Digging Deeper: Who is the most difficult—and dangerous—person in the world? Is it not the one who is convinced he is really right when he is really wrong?
Do you know anyone like that? I do—I have friends who would have to rank as some of the most sincere people on the planet—sincere in their faith, convinced in their doctrine, determined in their witness—but being sure and sincere is not the hallmark of accuracy. In fact, the louder and more aggressive the sincerity, the greater the likelihood their sincerity is misplaced and wrongheaded.
The world is fully of sincerely wrong people. And in some cases, they make the world a very dangerous place. If you doubt that, take a look at any radical bent on having his way—a suicide bomber, an anti-abortion assassin, a jealous spouse ready to commit murder-suicide. Each of those people is convinced their cause is righteous and is ready to go to extreme measures to ensure that it’s “my way or the highway.”
Of course, most sincerely wrong people you and I know are not a physical threat to anyone, but they certainly can be dangerous to the emotional and spiritual health of those they influence. They are especially dangerous when it comes to faith. And that danger most often takes the form of a theology that is different from what Paul is specifically teaching in this chapter about what it takes to be saved.

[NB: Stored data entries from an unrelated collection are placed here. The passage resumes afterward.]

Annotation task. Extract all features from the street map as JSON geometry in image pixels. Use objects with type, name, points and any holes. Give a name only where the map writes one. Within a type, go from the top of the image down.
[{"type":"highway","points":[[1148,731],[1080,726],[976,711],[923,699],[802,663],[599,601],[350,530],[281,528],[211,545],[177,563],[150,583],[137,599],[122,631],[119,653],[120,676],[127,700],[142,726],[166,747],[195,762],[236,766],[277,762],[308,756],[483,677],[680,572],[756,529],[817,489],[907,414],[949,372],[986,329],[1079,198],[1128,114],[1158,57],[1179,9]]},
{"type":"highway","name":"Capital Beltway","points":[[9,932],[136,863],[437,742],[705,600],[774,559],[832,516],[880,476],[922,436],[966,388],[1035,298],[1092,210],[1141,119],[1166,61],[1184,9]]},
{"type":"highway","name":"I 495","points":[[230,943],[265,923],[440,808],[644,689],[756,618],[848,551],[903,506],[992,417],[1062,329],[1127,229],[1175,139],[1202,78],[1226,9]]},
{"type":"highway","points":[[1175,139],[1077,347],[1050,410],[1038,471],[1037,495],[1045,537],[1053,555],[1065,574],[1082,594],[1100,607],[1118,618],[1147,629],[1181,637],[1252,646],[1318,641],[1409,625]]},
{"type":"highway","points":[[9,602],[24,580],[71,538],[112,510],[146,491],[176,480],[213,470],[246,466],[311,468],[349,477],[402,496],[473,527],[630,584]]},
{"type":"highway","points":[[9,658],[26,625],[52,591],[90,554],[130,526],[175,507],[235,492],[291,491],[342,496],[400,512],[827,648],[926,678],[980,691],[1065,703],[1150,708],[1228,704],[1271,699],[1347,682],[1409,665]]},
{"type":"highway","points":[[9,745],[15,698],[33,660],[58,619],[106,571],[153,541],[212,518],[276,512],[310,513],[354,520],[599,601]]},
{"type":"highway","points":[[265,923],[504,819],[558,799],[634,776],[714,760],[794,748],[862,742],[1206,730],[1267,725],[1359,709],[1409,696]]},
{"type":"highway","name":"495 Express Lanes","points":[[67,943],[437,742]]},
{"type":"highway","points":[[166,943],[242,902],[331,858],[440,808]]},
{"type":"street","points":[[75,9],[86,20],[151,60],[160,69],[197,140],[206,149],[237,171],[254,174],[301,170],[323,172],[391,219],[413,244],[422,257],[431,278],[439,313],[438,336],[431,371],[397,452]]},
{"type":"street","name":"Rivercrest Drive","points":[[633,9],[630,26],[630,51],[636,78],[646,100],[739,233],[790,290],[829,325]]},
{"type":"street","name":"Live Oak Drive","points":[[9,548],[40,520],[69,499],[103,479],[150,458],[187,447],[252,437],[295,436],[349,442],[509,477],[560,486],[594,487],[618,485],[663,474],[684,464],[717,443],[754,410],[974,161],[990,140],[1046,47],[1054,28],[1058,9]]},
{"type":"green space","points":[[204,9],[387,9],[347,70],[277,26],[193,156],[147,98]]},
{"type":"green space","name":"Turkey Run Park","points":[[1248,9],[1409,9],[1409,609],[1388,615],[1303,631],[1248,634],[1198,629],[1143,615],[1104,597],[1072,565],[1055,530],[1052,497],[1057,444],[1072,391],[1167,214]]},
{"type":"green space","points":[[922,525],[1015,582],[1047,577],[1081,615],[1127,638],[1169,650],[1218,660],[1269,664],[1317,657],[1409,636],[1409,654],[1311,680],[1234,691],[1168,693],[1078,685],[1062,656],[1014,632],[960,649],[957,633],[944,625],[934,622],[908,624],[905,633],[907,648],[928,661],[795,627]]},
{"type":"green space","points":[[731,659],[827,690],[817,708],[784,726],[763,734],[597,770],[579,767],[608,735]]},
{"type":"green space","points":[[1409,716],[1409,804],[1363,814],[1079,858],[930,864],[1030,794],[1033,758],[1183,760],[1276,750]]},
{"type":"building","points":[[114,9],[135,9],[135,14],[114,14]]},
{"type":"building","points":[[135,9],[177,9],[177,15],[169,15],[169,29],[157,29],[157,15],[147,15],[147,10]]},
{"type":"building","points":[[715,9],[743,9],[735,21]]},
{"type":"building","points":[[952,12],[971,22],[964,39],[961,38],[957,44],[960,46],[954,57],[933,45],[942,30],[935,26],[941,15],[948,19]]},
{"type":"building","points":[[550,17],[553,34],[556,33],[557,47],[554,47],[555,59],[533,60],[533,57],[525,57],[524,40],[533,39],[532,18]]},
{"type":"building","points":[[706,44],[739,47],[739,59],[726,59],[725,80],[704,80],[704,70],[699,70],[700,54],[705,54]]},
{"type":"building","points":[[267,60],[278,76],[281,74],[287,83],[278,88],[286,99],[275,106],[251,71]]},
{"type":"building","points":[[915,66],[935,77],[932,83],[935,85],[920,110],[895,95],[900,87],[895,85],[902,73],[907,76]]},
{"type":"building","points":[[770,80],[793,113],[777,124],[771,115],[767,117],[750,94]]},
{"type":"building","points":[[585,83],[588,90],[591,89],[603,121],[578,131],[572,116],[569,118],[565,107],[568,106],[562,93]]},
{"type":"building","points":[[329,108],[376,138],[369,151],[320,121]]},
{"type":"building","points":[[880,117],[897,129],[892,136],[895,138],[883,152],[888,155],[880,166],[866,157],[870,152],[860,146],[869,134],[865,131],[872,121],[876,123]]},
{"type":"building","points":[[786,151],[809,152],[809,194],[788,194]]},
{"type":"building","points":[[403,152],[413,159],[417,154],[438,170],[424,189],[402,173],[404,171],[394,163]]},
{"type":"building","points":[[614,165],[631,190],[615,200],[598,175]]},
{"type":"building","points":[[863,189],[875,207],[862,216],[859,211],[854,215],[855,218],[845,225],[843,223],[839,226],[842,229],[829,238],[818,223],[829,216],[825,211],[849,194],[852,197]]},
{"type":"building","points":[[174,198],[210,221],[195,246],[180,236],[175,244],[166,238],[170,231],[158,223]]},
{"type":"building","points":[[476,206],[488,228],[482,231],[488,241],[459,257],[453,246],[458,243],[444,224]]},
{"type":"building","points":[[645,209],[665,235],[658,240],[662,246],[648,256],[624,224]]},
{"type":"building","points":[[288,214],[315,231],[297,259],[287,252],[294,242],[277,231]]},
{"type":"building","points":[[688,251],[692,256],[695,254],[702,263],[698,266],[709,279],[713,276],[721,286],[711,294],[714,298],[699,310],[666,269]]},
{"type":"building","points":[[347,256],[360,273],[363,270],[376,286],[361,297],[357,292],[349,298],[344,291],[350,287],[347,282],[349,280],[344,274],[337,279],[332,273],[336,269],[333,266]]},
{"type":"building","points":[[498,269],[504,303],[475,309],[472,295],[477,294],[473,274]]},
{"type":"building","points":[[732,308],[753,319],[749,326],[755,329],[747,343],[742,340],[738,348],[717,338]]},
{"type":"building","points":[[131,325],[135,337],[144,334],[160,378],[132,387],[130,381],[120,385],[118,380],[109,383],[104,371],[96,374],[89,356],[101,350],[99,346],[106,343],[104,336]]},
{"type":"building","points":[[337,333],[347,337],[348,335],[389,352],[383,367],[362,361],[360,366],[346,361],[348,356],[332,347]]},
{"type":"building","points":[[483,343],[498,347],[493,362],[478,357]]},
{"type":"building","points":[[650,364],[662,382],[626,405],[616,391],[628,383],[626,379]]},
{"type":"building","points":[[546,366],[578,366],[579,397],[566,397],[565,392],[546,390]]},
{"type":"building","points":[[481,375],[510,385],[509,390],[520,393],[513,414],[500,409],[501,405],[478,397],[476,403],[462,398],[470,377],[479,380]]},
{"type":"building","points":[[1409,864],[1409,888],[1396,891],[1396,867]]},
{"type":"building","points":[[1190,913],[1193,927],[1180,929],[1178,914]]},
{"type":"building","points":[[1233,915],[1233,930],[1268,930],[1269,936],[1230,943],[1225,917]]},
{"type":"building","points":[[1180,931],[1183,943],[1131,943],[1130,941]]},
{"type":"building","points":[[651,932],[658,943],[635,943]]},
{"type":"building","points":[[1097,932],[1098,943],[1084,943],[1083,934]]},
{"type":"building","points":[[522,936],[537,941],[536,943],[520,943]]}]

While Paul is very clear that salvation is by faith, through belief in the heart and confession with the mouth, these sincere spiritual zealots tend to choke over that equation when you articulate it to them. Just reading the first half of the last sentence sends them into orbit—and not in a good way. They can’t resist adding “plus works” (articulated in a more sophisticated and convincing form, of course) to what Paul has said. But they are missing the whole point he is trying to make in Romans 10:5-6 (The Message),
For Moses writes that the law’s way of making a person right with God requires obedience to all of its commands. But faith’s way of getting right with God says, “Don’t say in your heart, ‘Who will go up to heaven’ (to bring Christ down to earth). And don’t say, ‘Who will go down to the place of the dead’ (to bring Christ back to life again).” In fact, it says, ‘The message is very close at hand; it is on your lips and in your heart.”
Did you catch that? “It is on your lips and in your heart.” In other words, the faith that produces salvation is not a result of any human effort, but comes from believing in the core of your being—your heart—and confessing with what reveals your truest belief—your tongue (Luke 6:45). When the heart is transformed by the work of God’s Spirit, and the mouth speaks what the heart has experienced, true salvation has occurred. For, as the Bible plainly reveals and absolutely guarantees, “Anyone who trusts in him will never be disgraced.” (Romans 10:11) Why? For this simple reason:
“Everyone who calls on the name of the Lord will be saved.”
If you are going to be a spiritual zealot, get zealous over that! In that, you can be sincerely right!
And I sincerely mean that!
“There is no grace that the spirit of self can counterfeit
with more success than a religious zeal.”
This Week’s Assignment:
- Re-read Romans 10:1-21
- Memorize Romans 10:9-10, “If you confess with your mouth that Jesus is Lord and believe in your heart that God raised him from the dead, you will be saved. For it is by believing in your heart that you are made right with God, and it is by confessing with your mouth that you are saved.”
- For Your Consideration: Read these verses, as well as the immediate context (Romans 10:5-13) from several different translations (I would recommend the NIV, The Message, and the New Living Translation). Why are these verses such a centerpiece to the Christian message? How does your own view of salvation line up with what Paul has written? Do you think your Christian friends have a good grasp on what it takes to be saved, and if not, how can you engage them in a spiritual conversation about this matter?